The city could also go even further and facilitate a battery-swapping program via subscription service where people could simply exchange a drained battery for a charged one at stations all over the city, according to a new coalition called Safer Charging. Charging batteries at a safe, centrally located facility and swapping them out in the field wherever the vehicles are parked is what micro-mobility companies like Lime already do with their shared scooters and bikes. A similar program is available for moped riders in Taiwan. At a press conference outside City Hall before the e-bike hearing, the coalition called on the city to issue citywide battery standards (like requiring that batteries are UL-listed, a federal electrical certification given to any home appliance) and adopt a battery-swapping pilot program. “My neighbors are worried,” said Shaquane Mitchell, who lives in the Riis Houses where a man was killed by an e-bike-battery fire in his fourth-floor apartment nearly a year ago. “We ask that these batteries be regulated, especially in buildings like mine.” A battery exchange could also work for seniors who use mobility devices, said Delores Sampson, who uses a motorized scooter to make deliveries for DoorDash, which she charges by dangling a cord out her fourth-story window.

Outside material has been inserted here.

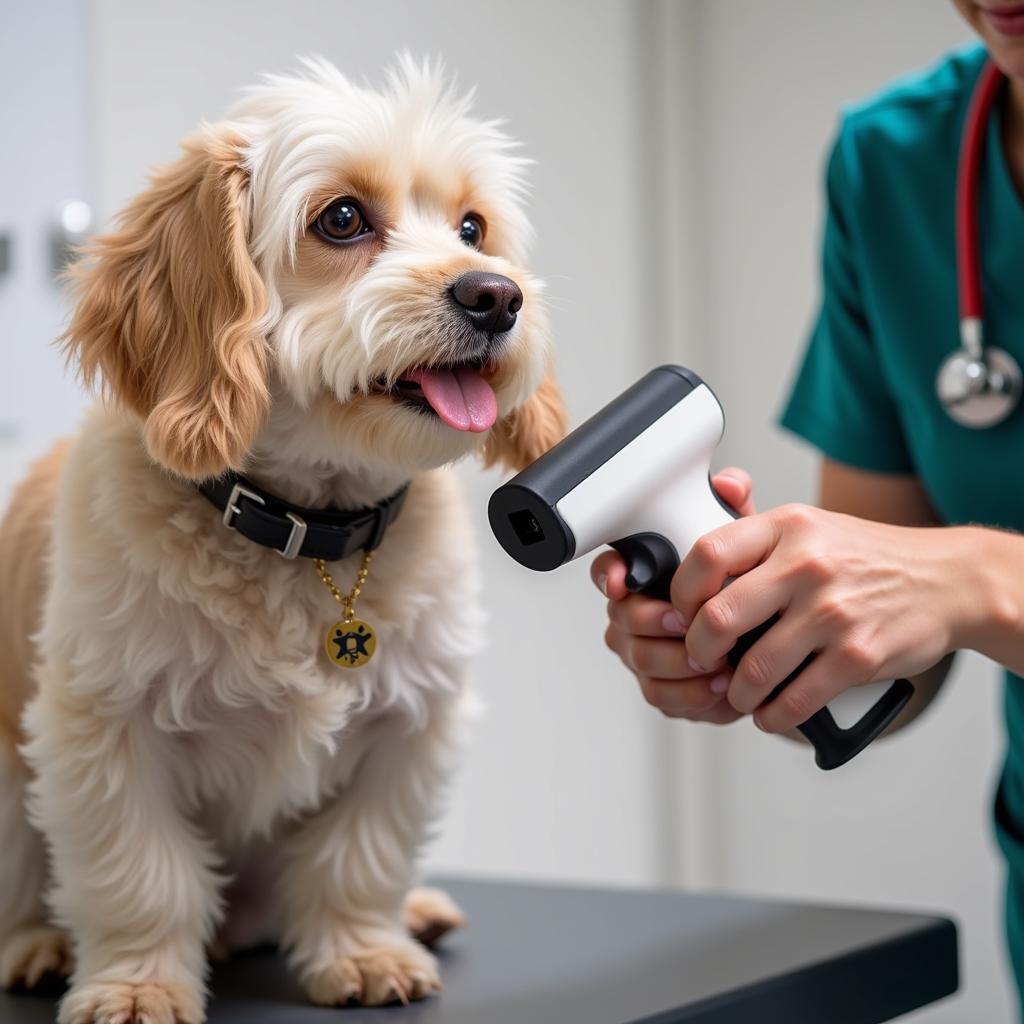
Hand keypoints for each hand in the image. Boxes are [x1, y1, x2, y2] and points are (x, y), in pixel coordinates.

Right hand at [591, 469, 754, 722]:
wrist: (770, 638)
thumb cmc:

A wide range of city-managed services would go a long way toward helping e-bike riders save money while also getting dangerous batteries out of circulation, said Safer Charging’s co-founder Baruch Herzfeld, a longtime advocate for safer e-bike practices and founder of the battery-swap start-up Popwheels, at the rally outside City Hall. “These e-bike batteries have a life span. As batteries become less effective, they’re going to need a new one,” he said. “They could have an option of putting down $600 for a new battery — or $40 per month to become part of a battery-swap network.”